If that sounds familiar, in August of last year, Colbert playfully ranted against credit rating agencies as "unelected elites get to wave their Wall Street wand and tank our economy," and has, since the beginning of his show in 2005, advocated "truthiness," which values the appearance or feel of correctness over the actual truth provided by facts.

"I'm not a fan of facts. You see, the facts can change, but my opinion will never change, no matter what the facts are," Colbert once said, summing up the state of political debate in this country.

After years building up a cult of personality and rabid supporter, Reagan decided to throw his hat in the ring for the governorship of California. It was a time of massive national unrest; racial tension was flaring, an unpopular war in Vietnam was growing and young people were protesting nationwide. Reagan promised to "send the welfare bums back to work" and break up the protests at University of California, Berkley, which was ground zero for youth activism. Colbert's character, for his part, is similarly against welfare, and has taken quite the opposition with the protestors of Occupy Wall Street.

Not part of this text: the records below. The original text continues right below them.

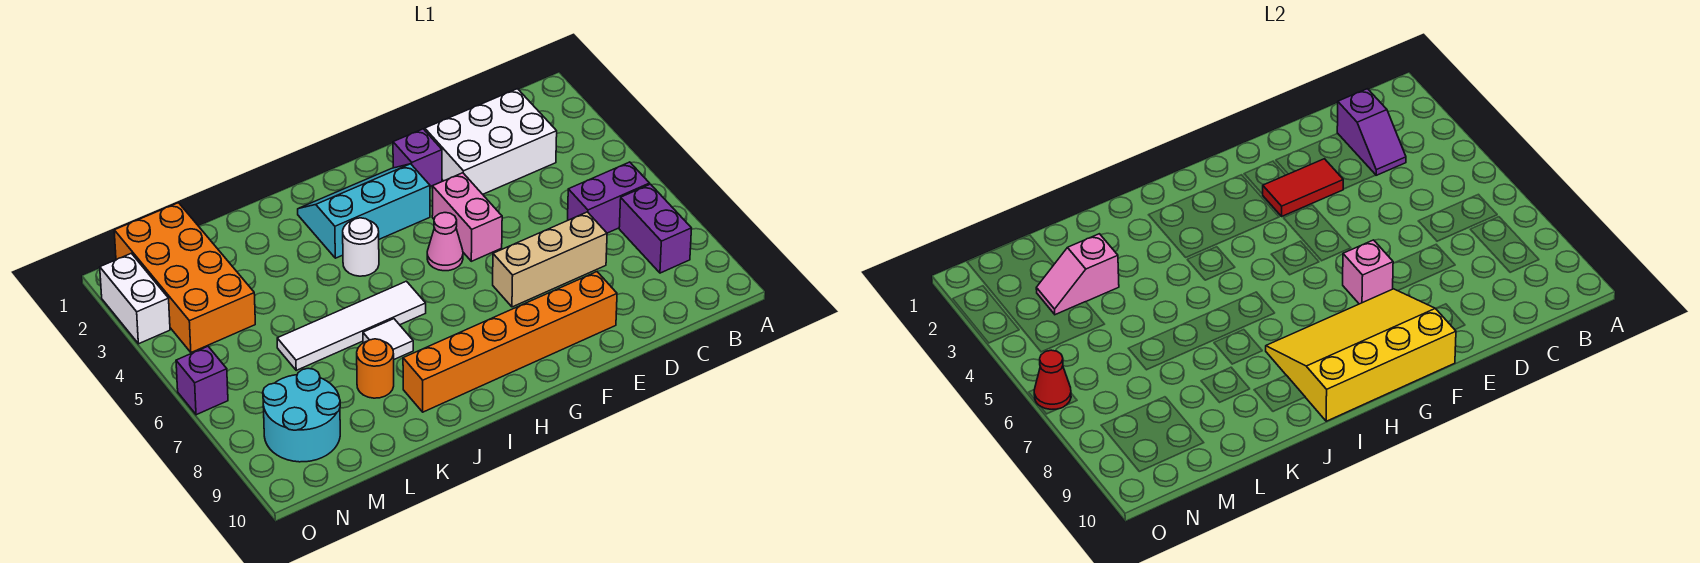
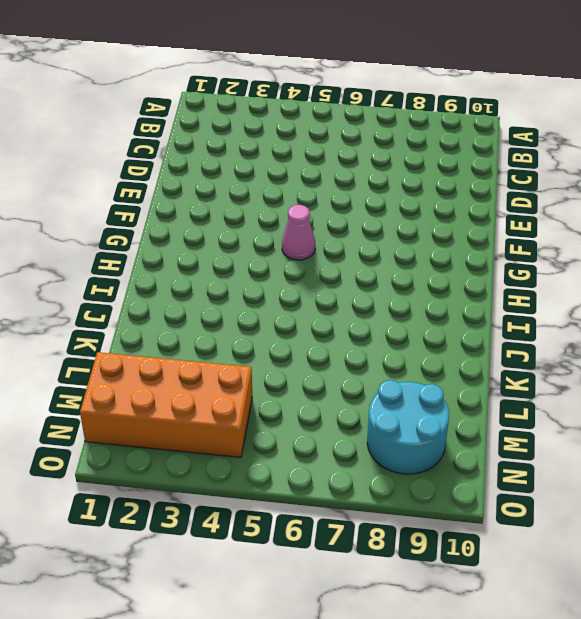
none -> purple 1x2 brick [568,162,650,233]
none -> purple 1x2 brick [619,184,692,273]
none -> white 2x3 brick [425,89,557,194]

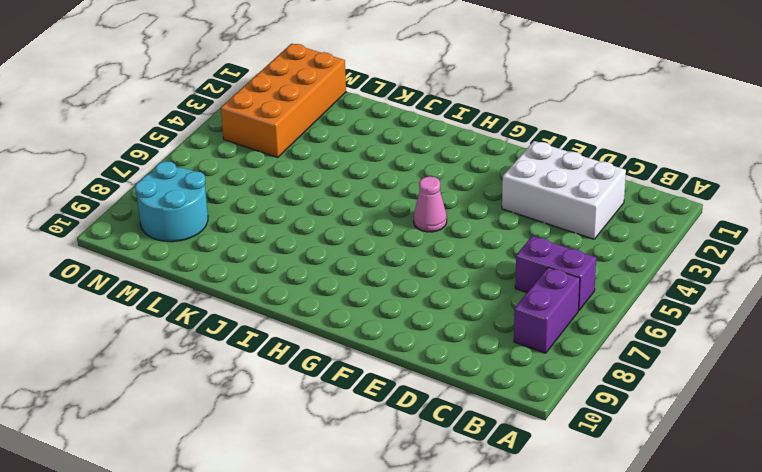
none -> tan 1x3 brick [493,212,607,307]
none -> orange 1x6 brick [403,272,617,412]
none -> purple 1x1 brick [393,129,442,187]

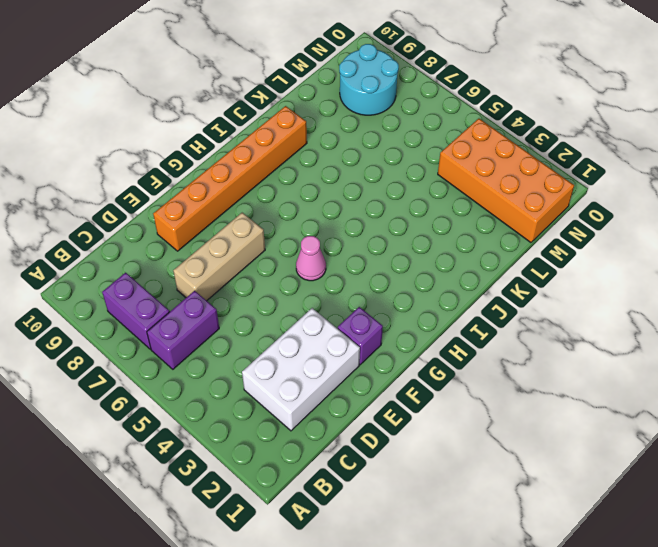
none -> pink 1x2 brick [432,173,502,261]
none -> cyan 2x3 slope [298,164,430,258]
none -> white 1x1 round brick [343,218,379,276]

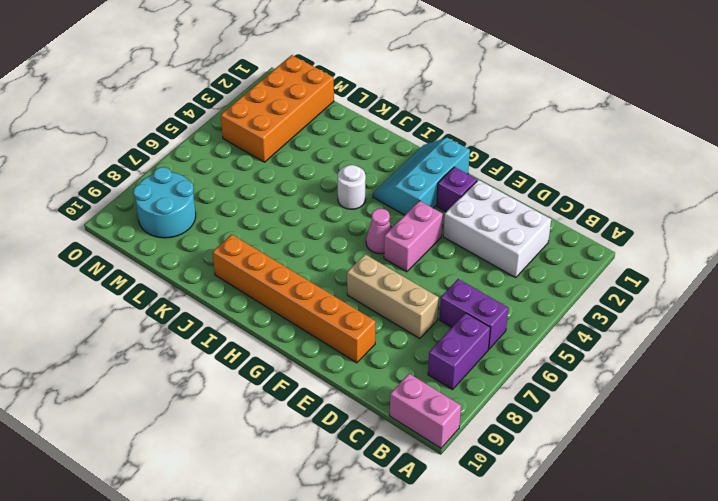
pink 1x2 brick [390,374,461,448] -> none
cyan 2x3 slope [373,138,470,215] -> cyan 2x3 slope turned to [298,164,430,258]
none -> white 1x4 tile [277,281,426,370]
none -> white 1x1 tile [363,319,413,359]
none -> orange 1x1 round brick [357,339,394,398]

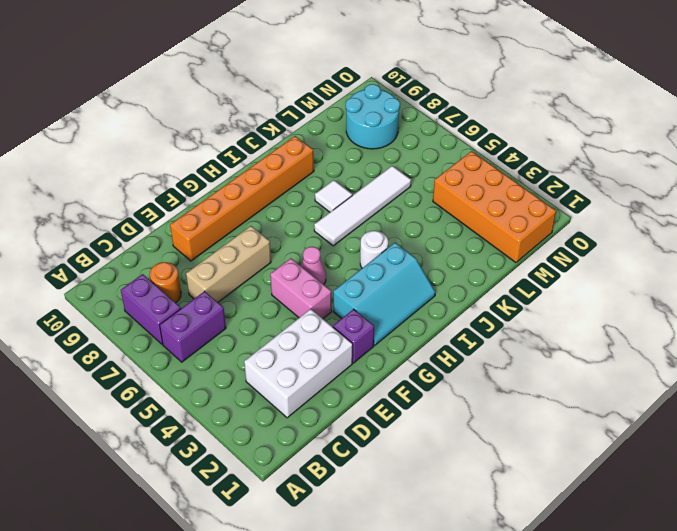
orange 1x1 round brick [150,262,181,303] -> orange 1x1 round brick moved to [357,339,394,398]
none -> white 1x2 brick [100,253,170,344]
none -> purple 1x1 brick [176,346,228,415]
none -> purple 1x2 slope [1337,89,1406,175]

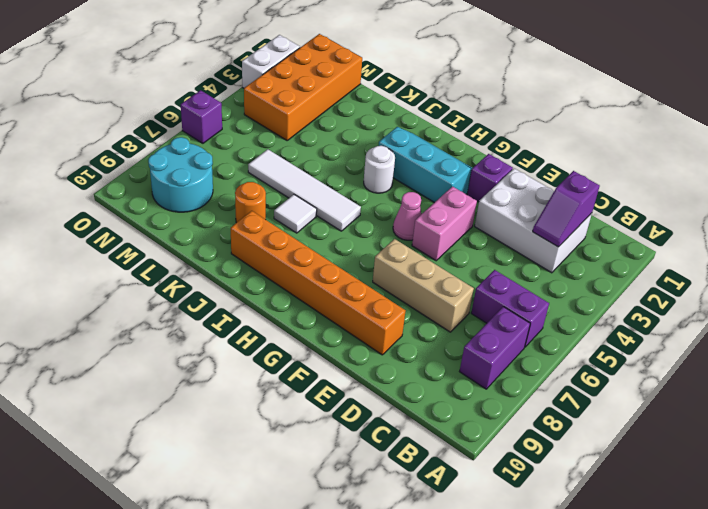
none -> red 1x2 tile [1263,159,1343,216]
none -> pink 1x1 brick [1343,240,1393,304]
none -> yellow 3x4 slope [1266,289,1456,421]

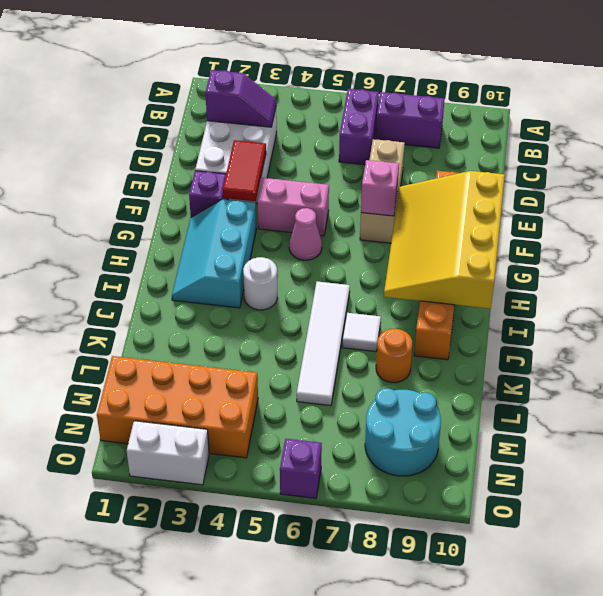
none -> pink 1x2 slope [1036,234,1119,315]
none -> red 1x1 cone [1034,350,1071,409]

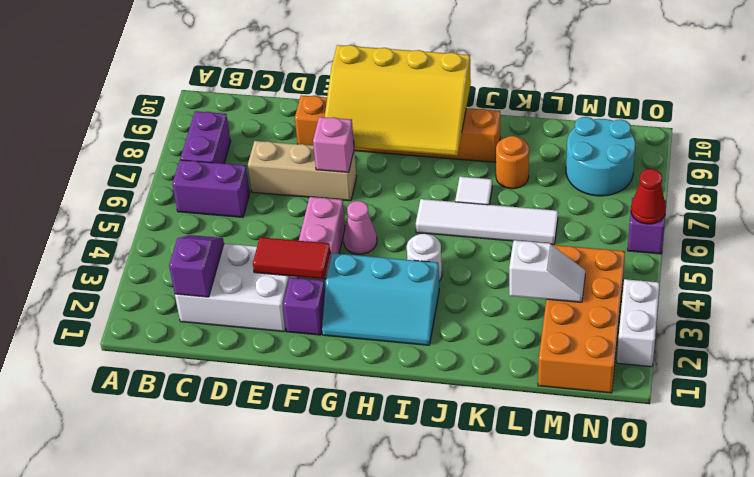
white 1x2 slope [509,240,585,302] -> pink 1x2 slope [1036,234,1119,315]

Shortly after his election in California, Reagan floated the idea that he would be willing to run for president in 1968. Democrats were unhappy with their president, Lyndon Johnson, and Republicans were similarly unenthusiastic about their obvious front runner, Richard Nixon. Reagan was willing to be a compromise candidate, much as Colbert, by jokingly inserting himself into the GOP race of 2012, is doing for an electorate unhappy with Mitt Romney.

From his early activism up through his presidency, Reagan advocated his belief in states' rights, using his belief that the federal government should not regulate the actions of individual states to justify opposition to federal civil rights legislation.

"If an individual wants to discriminate against Negroes or others in selling or renting his house, it is his right to do so," Reagan once said in his early days; years later, he played dog whistle politics by calling himself a proponent of states rights in his 1980 campaign launch in Philadelphia, Mississippi; and as President opposed Affirmative Action and threatened to veto an expansion of the Voting Rights act.

To get around accusations of bias, Reagan asserted that he himself was not racist; his policies, he said, were meant to help everyone. It would, indeed, be easy to envision him saying "I don't see race," which Colbert so often exclaims, winking at the ridiculous notion that one can profess a personal belief in defense of a policy that would specifically target a certain race.

To be sure, Colbert's conservative stances are all in jest, but the point is clear: if he can so accurately mock the guiding light and aspirational figure for today's GOP, what does that say about the relevancy of their causes and campaigns? And more pertinently, is he truly so dismissible? While his actual beliefs are, it would seem, the mirror images of those his character -- and Reagan -- espouse, he's on a near-identical trajectory, political career wise, if he does decide to enter into an electoral race as more than a media activist.